Exploratory Analysis for House Finch
We have performed preliminary analyses on data from Project Feeder Watch in order to determine the factors that affect the presence or absence of House Finches (Carpodacus mexicanus). The House Finch was selected because we know enough about this species to verify the results from these analyses.


Figure 1: Bird Conservation Regions of North America.
We are using non-parametric data mining and machine learning techniques
to explore the ecological patterns in these data. Decision trees have
proven to be especially well suited for the predictive modeling of
massive environmental data. “Ensemble methods”, like Bagging and
Boosting, are then used to further improve predictive performance by
combining the predictions from multiple related decision tree analyses.
Advantages of decision tree-based ensemble methods include their
ability to:
- Produce highly accurate predictive models, often outperforming traditional statistical methods,
- Accurately describe a wide variety of species’ distributions while making very few assumptions about the underlying relationships between predictors and responses,
- Efficiently analyze very large data sets while automatically screening large numbers of potential predictors, and
- Automatically deal with missing data.
Although basic data mining models have good predictive performance they are essentially “black box” methods, making it difficult to extract information about predicted patterns of occurrence. We are developing general purpose tools to provide useful summaries, both visual and numeric, of the patterns revealed by any predictive model. For example, the barcharts in Figure 2 show the relative influence, larger scores indicating greater importance, of the ten most significant predictors for House finch occurrence in BCR13. These scores are normalized to sum to 100, allowing one to easily compare the relative influence of the same predictors of House finch occurrence in BCR27.

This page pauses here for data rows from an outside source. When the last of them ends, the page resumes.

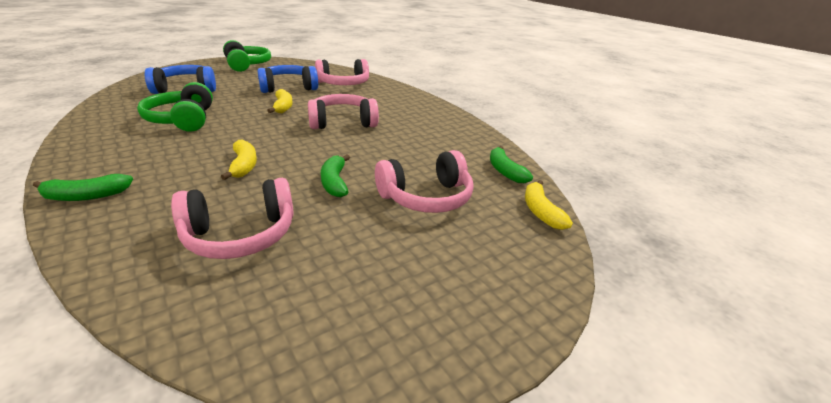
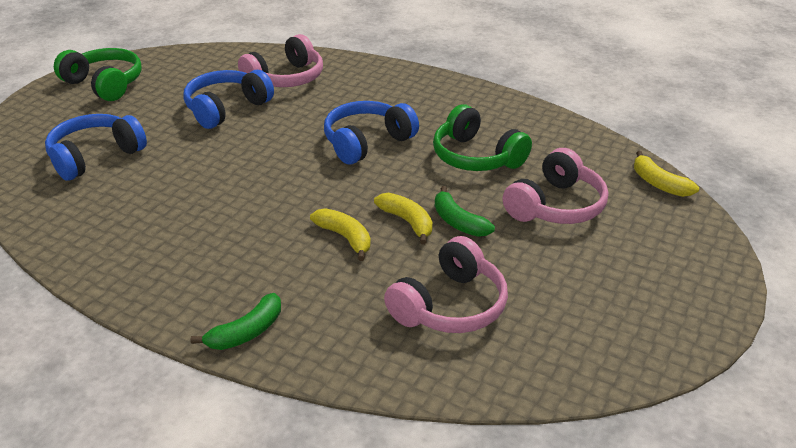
camera: 25 degrees left, 5 degrees up
green headphones [137,82,213,132] -> green headphones moved to [433,104,532,171]
yellow banana [267,89,293,113] -> yellow banana moved to [374,193,433,244]
pink headphones [308,94,379,129] -> blue headphones [324,101,419,165]
green banana [490,146,533,183] -> none

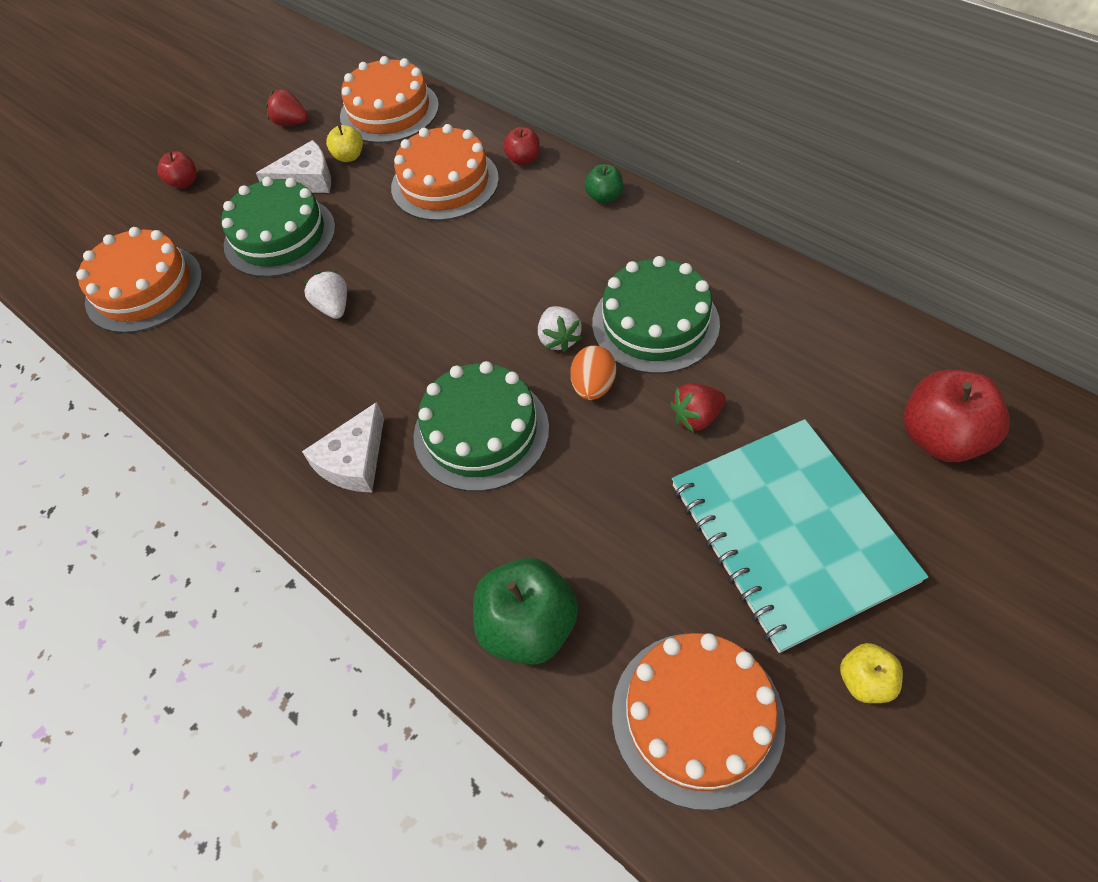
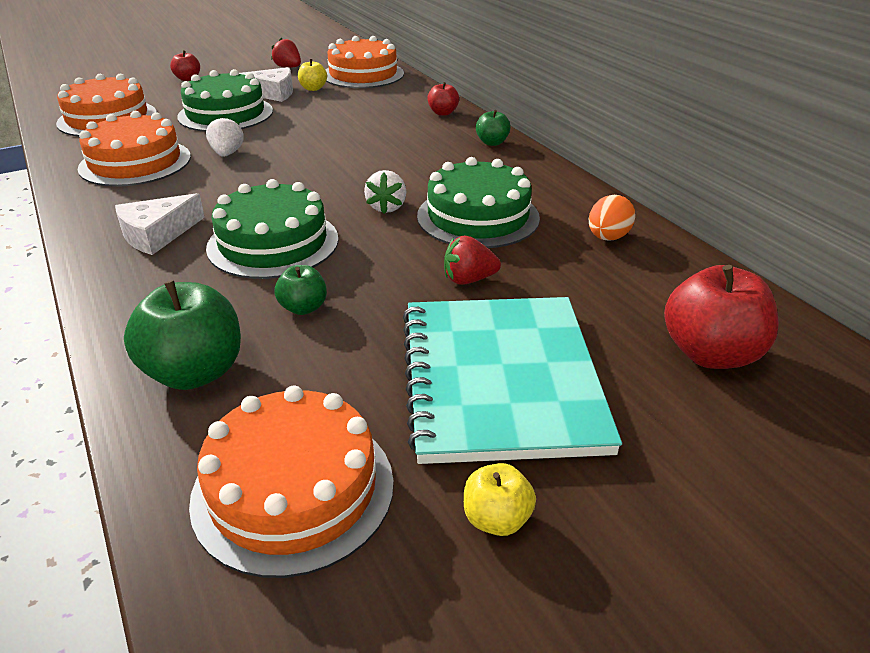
camera: 15 degrees right, 20 degrees down
orange cake [391,124,499,221] -> orange cake moved to [78,111,191,187]
orange egg [571,346,616,400] -> orange egg moved to [589,195,636,241]
none -> green apple [274,265,327,315]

Figure 2: The relative influence of ten top predictors for the
House finch in BCR 13 and 27.
More detailed information about how a particular predictor affects
occurrence are provided by partial dependence plots. For example, in
Figure 3a the prevalence of House Finches can be seen to decline in BCR
13, as mycoplasmal conjunctivitis disease caused mortality in this
region, while simultaneously House Finches were still colonizing and
expanding their range in the southeastern lowlands of BCR 27.
Figure 3b shows another contrast between these two regions, with House
Finches being less prevalent at bird feeders in the more northern BCR
13 in mid-winter, while being more prevalence further south at bird
feeders at this same time. This latter result may indicate the extent
of migration of House Finches from northern parts of their range and
into more southern regions over-winter. Both plots are examples of the
types of exploratory aids that can be produced from analyses of AKN
data.

Figure 3: a) Inter-seasonal trends and b) Intra-seasonal trends for BCR
13 (blue) and 27 (red).
Further Developments
We are currently working to extend these exploratory tools in a
number of ways to address other important ecological questions. This is
achieved by combining the best features of the predictive,
non-parametric data mining tools employed in the field of computer
science, and the existing inferential tools used in the field of
statistics. Specifically, we will be creating new, hybrid analytical
techniques to:
- Automatically detect important interactions between predictors,
- Estimate confidence regions and statistical tests, and
- Develop spatially explicit models of occurrence and abundance based on data mining models.